§ WHAT YOU HAVE TO DO
Only the lines below, from the one with "M100 392 171" through the one with "M474 3 560 82", are to be written out, exactly.
※ ※ ※
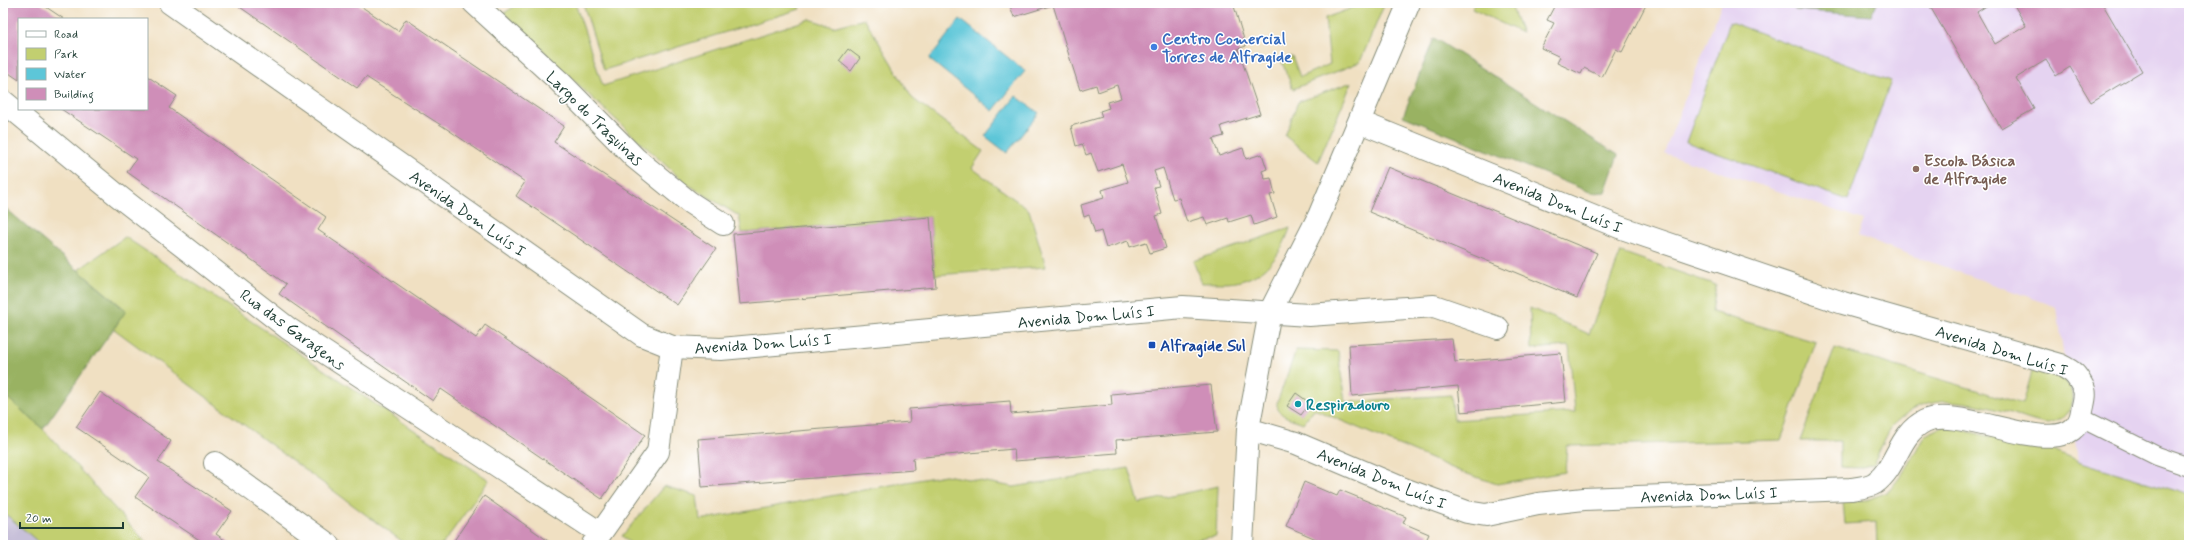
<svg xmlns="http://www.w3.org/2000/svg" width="2192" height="548" font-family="Mynerve,sans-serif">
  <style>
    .built { fill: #e5d3f1 }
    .industrial { fill: #c7c0d9 }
    .green { fill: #c2cf70; stroke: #708652 }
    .forest { fill: #99b262; stroke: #5c784b }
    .water { fill: #5dc6d8; stroke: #3e8286 }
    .building { fill: #cf8eb8 }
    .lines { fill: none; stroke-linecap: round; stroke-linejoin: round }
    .service-casing { stroke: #888e7b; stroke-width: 20 }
    .minor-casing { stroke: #888e7b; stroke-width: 24 }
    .service { stroke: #fff; stroke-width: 18 }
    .minor { stroke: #fff; stroke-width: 22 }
    .shop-dot { fill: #3f7fe0; stroke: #fff; stroke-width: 1.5 }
    .education-dot { fill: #8d6e63; stroke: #fff; stroke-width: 1.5 }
    .transit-dot { fill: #1a4fb4; stroke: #fff; stroke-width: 1.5 }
    .culture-dot { fill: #0f9aa8; stroke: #fff; stroke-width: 1.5 }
    .labels { text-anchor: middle; stroke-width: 3; stroke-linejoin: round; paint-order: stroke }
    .shop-label { font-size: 16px; font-weight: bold; fill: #366cbe; stroke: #fff; text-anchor: start }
    .street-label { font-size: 16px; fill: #1f3d34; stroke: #fff }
    .education-label { font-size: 16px; font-weight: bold; fill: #785e54; stroke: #fff; text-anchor: start }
    .transit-label { font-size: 16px; font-weight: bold; fill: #164399; stroke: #fff; text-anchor: start }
    .culture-label { font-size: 16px; font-weight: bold; fill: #0d838f; stroke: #fff; text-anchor: start }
  </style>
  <rect width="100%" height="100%" fill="#fff"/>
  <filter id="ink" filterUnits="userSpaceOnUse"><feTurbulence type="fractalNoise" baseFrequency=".025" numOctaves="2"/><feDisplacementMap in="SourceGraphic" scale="8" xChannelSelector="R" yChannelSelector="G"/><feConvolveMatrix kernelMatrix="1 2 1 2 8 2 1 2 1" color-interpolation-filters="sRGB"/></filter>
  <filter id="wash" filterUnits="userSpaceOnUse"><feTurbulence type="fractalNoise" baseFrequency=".012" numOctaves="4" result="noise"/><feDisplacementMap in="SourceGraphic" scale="16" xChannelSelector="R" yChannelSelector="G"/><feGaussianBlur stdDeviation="0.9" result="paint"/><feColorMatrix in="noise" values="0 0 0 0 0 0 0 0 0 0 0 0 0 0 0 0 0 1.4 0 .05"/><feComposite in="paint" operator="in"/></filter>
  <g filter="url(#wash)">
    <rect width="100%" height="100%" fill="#f0e0c2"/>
    <path class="built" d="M1722 3H2189V495L2078 461 2057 307 1858 236 1864 220 1664 153Z"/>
    <path class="industrial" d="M3 512 42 545H3Z"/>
    <path class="green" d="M520 3H575L603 86 810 19 833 27 865 19 912 98 983 151 972 168 1029 210 1046 267 935 275 930 217 742 233 739 216 684 182 588 94 504 13Z
      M583 3H798L800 9 604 70Z
      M1366 3H1385L1360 62 1293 89 1281 60 1292 56 1300 77 1330 64 1325 18Z
      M1475 3H1510L1522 33 1472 9Z
      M1730 22 1891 81 1848 200 1686 142Z
      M1352 82 1318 162 1285 136 1298 102Z
      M1290 228C1281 255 1266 276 1236 282 1226 284 1213 282 1202 283L1193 261Z
      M125 237 489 480 442 545H407L114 329 126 310 78 270Z
      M1621 252 1716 285 1712 312 1816 342 1781 440 1567 446 1565 472 1497 484 1459 471 1314 409 1303 423C1291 418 1277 417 1277 403L1296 350 1338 351 1345 402 1451 395 1454 420 1575 412 1569 346 1531 349 1530 308 1589 334Z
      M1835 348 2023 404 2033 368C2044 372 2059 374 2067 383 2080 398 2067 422 2048 424 2039 424 2019 416 2010 413 1970 402 1928 390 1895 423 1887 431 1879 453 1873 464L1859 468 1840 467V441H1800Z
      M3 394 43 429 148 545H42L3 512Z
      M1943 426 2055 451 2078 461 2189 495V545H1877L1876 522 1845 524 1843 501 1867 500 1889 491 1903 473 1925 435Z
      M1129 468 1139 503 1218 486 1216 536 1168 545H632L622 536 664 486 697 496 700 520 945 475 1014 487Z"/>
    <path class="forest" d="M1791 3H1877L1871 16 1795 10Z
      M1434 38 1618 155 1605 192 1592 193 1403 116Z
      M3 206 126 311 43 429 3 394Z"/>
    <path class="water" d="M960 19 1025 71 993 111 929 59Z
      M1016 96 1039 113 1007 153 985 136Z"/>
    <g id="blocks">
      <path class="building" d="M8 3H40L64 19H19V80L3 69V10Z
        M234 3H356L398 31 406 19 564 126 554 142 716 249 677 305 516 196 525 182 447 129 366 77 357 88Z
        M1009 3H1233L1246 46 1238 49 1260 114 1221 126 1224 136 1213 139 1219 156 1243 148 1246 159 1262 154 1267 169 1262 171 1265 179 1271 178 1275 194 1270 195 1277 217 1254 225 1251 215 1229 222 1228 218 1207 225 1204 217 1187 222 1179 198 1173 199 1163 168 1154 171 1159 186 1154 187 1162 214 1156 216 1166 248 1150 253 1146 242 1130 247 1128 241 1106 248 1101 231 1095 233 1089 215 1084 217 1081 205 1104 198 1102 190 1128 182 1122 164 1098 172 1091 153 1086 155 1082 144 1076 146 1071 126 1102 117 1100 111 1109 108 1107 102 1121 98 1117 85 1098 92 1096 85 1080 90 1053 5 1014 17Z
        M1556 3H1647L1622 52 1616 49 1602 77 1584 68 1581 74 1557 63 1560 57 1541 48 1554 23 1547 20Z
        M1928 3H1991L1977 12 1995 44 2026 26 2013 3H2102L2142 71 2091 102 2070 67 2056 76 2046 60 2016 78 2034 109 2001 128Z
        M848 49 860 58 851 71 839 61Z
        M147 76 177 96 169 108 326 217 318 230 476 338 485 325 645 435 602 499 441 389 433 401 279 294 286 284 127 172 136 159 61 109H147Z
        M1388 167 1597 253 1577 298 1369 212Z
        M930 217 936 287 740 304 733 234Z
        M1452 339 1455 362 1561 353 1566 402 1461 412 1458 386 1352 396 1349 345Z
        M1211 385 1217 432 1116 440 1117 453 1015 461 1014 449 913 458 914 470 702 487 698 439 910 422 909 409 1010 401 1011 414 1112 405 1111 394Z
        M100 392 171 441 158 462 232 511 216 534 232 545H207L135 497 149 477 76 427Z
        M1296 393 1310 403 1301 415 1287 406Z
        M1304 482 1337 496 1340 490 1406 517 1403 523 1429 534 1424 545H1330L1286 526Z
        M484 496 554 545H451Z"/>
    </g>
  </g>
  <g filter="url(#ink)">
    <use href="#blocks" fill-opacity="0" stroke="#888e7b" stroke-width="1"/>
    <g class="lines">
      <defs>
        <path id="service" d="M2081 418 2157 456 2189 467"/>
        <path id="minor" d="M170 3 642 335 672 347 721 349 1183 307 1309 315 1434 306 1498 328
          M474 3 560 82 635 158 689 202 723 224
          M3 101 117 195 289 329 600 533
          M1248 429 1296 443 1404 489 1467 512 1486 515 1538 504 1584 499 1851 489C1858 488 1869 487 1875 483 1898 466 1898 434 1925 421 1963 403 2074 470 2082 411 2083 404 2087 394 2083 387 2076 374 2074 372 2060 365L1843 303 1619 227 1360 122
          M215 463 329 545
          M593 544 658 452 672 347
          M1242 545 1248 429 1270 312 1319 216 1409 3"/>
      </defs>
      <use href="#service" class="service-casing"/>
      <use href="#minor" class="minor-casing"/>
      <use href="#service" class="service"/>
      <use href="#minor" class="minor"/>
    </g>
  </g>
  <circle class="shop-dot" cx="1154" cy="47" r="4"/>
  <circle class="education-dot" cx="1916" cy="169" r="4"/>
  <rect class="transit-dot" x="1148" y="341" width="8" height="8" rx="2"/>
  <circle class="culture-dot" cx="1298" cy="404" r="4"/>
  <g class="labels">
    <g class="shop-label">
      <text x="1162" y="44">Centro Comercial<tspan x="1162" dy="18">Torres de Alfragide</tspan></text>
    </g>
    <g class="street-label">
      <text transform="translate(595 118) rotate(44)" y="6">Largo do Traquinas</text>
      <text transform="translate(1558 202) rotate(22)" y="6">Avenida Dom Luís I</text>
      <text transform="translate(468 213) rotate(35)" y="6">Avenida Dom Luís I</text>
      <text transform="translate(1086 316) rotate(-5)" y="6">Avenida Dom Luís I</text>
      <text transform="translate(293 329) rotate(36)" y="6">Rua das Garagens</text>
      <text transform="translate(763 343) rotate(-4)" y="6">Avenida Dom Luís I</text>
      <text transform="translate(2002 350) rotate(17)" y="6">Avenida Dom Luís I</text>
      <text transform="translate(1382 478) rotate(22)" y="6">Avenida Dom Luís I</text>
      <text transform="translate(1709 494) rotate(-2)" y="6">Avenida Dom Luís I</text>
    </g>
    <g class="education-label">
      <text x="1924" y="166">Escola Básica<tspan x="1924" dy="18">de Alfragide</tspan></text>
    </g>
    <g class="transit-label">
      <text x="1160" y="351">Alfragide Sul</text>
    </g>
    <g class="culture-label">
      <text x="1306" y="410">Respiradouro</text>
    </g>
  </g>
  <rect width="2192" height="548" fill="none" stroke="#fff" stroke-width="16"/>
  <rect x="18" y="18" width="130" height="92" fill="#ffffff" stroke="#a5b1ae"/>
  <rect x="26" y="31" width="20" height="6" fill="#ffffff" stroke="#a5b1ae"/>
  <text x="54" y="38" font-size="12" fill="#1f3d34">Road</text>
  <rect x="26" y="48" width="20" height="12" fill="#c2cf70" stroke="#a5b1ae"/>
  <text x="54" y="58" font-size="12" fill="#1f3d34">Park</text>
  <rect x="26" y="68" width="20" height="12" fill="#5dc6d8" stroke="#a5b1ae"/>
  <text x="54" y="78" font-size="12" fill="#1f3d34">Water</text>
  <rect x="26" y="88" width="20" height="12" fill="#cf8eb8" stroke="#a5b1ae"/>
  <text x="54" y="98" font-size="12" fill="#1f3d34">Building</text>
  <path d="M20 522v6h103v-6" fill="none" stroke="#1f3d34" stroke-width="2"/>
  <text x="26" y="522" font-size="12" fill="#1f3d34" stroke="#ffffff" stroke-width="3" paint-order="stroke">20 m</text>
</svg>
※ ※ ※
§ TASK RESULT
        M100 392 171 441 158 462 232 511 216 534 232 545H207L135 497 149 477 76 427Z
        M1296 393 1310 403 1301 415 1287 406Z
        M1304 482 1337 496 1340 490 1406 517 1403 523 1429 534 1424 545H1330L1286 526Z
        M484 496 554 545H451Z"/>
    </g>
  </g>
  <g filter="url(#ink)">
    <use href="#blocks" fill-opacity="0" stroke="#888e7b" stroke-width="1"/>
    <g class="lines">
      <defs>
        <path id="service" d="M2081 418 2157 456 2189 467"/>
        <path id="minor" d="M170 3 642 335 672 347 721 349 1183 307 1309 315 1434 306 1498 328
          M474 3 560 82 635 158 689 202 723 224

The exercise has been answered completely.